Tonight I went to church. This is not a sentence that comes naturally from me, as I am a non-observant, non-believing Jew. I’m not a proselytizing atheist, but I’m a committed one. But tonight I went to church and found meaning there. The church was Metropolitan A.M.E, which was celebrating the life of one of its members, Gwen Ifill. Gwen Ifill was a star of American print and television journalism. I was moved to go to her church tonight in honor of her cousin, Sherrilyn Ifill a star in the legal world, now President and Director-Counsel of the NAACP Legal Defense and Educational Fund. This is a great organization with an illustrious history and record of fighting for civil liberties and justice. I do not know Sherrilyn, but from following her on Twitter, I knew she was gutted by the death of her cousin Gwen. I did not know Gwen Ifill personally but she was one of those glass ceiling breakers who informed my consciousness growing up.
The celebration of Gwen’s life tonight was bustling, many people attending, various friends, family, and colleagues of hers telling stories of their experiences with her. There were some well-known people in the pews and among the speakers but most of the other attendees were not people I recognized. The crowd included men and women, whites and blacks and browns. But the largest subgroup definitely was African-American American women, Gwen’s friends, colleagues, mentees and, perhaps, some like me, who just turned out to honor Gwen Ifill or somebody in her family.
I’m a white woman, and I count African-American women among my friends, my students, my colleagues, my fellow political activists. But I rarely attend an event where there are significantly more African-American women present than any other demographic group. As I sat in Gwen Ifill’s church, listening to African-American women commemorate her, in companionship with African-American women also listening to her, I felt and grateful for the opportunity to share in the occasion. I was also found myself glad to be on the periphery, definitely welcomed but certainly not central at all to the event. I was gladdened by this because I finally had an opportunity to enact my gratefulness to my African-American sisters who fight the good fight. I share the fight with them, but I know that too often too many African-American women do not feel that their stature within the struggle is recognized or valued sufficiently by white women. At church tonight, I could live my recognition and respect for Gwen Ifill, Sherrilyn Ifill, and the eloquent, gracious African-American women also there.

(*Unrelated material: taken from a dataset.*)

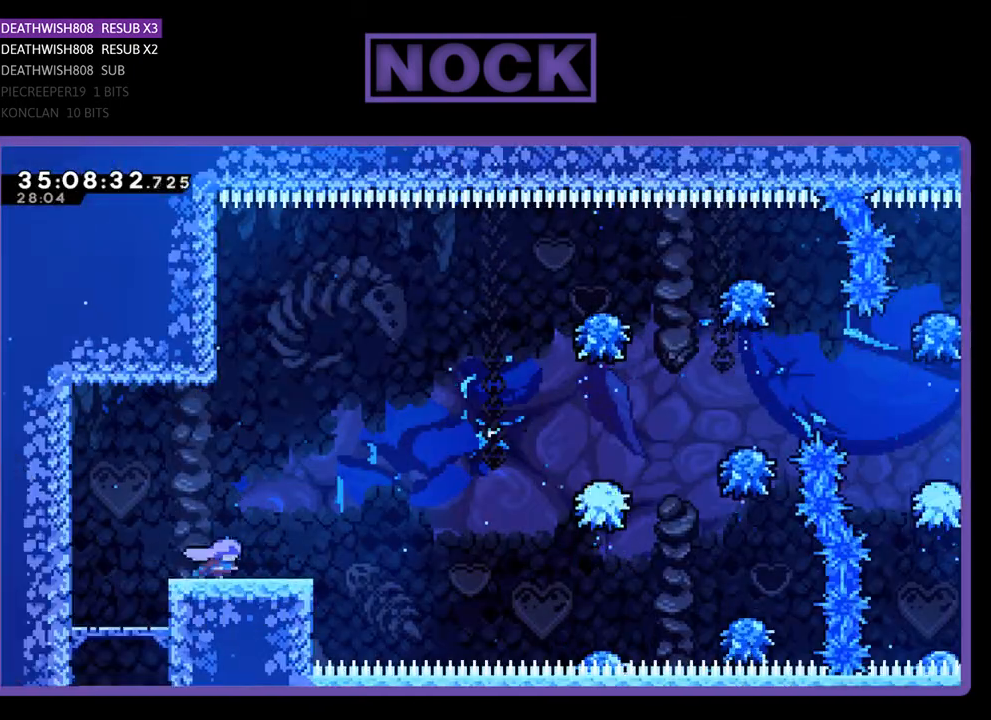
{"buttons": ["CROSS", "R2", "DPAD_RIGHT"], "events": [[400, "CROSS", "down"]]}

As we buckle down to resist, oppose, and contend with Trump and the Republican Congress, we are going to be in a fight for justice, for civil society, for equality, and for one another, especially those of us who people like Steve Bannon and Jeff Sessions would happily oppress and subordinate. To have a chance of winning will require that we grow the bonds between us and that will require constant mutual respect and, where earned, admiration. We will have to express those sentiments. We will have to be kind to one another. That is what will sustain us when we are tired, afraid, anxious. Having bonds will make it clear who we will celebrate with when celebration is won.
Tonight, the congregation at Metropolitan A.M.E. opened their doors. Members ushered me in, made me welcome. Gwen Ifill and her life gave me an opportunity to show respect and admiration. Sherrilyn Ifill’s legal leadership and willingness to make known her personal grief moved me to attend an event I probably would not have otherwise. Friends, family, and colleagues of Gwen’s allowed me to sit among them and hear their fond remembrances. Tonight, I went to church and being there let me feel and show things I could not have precisely felt or shown any other place.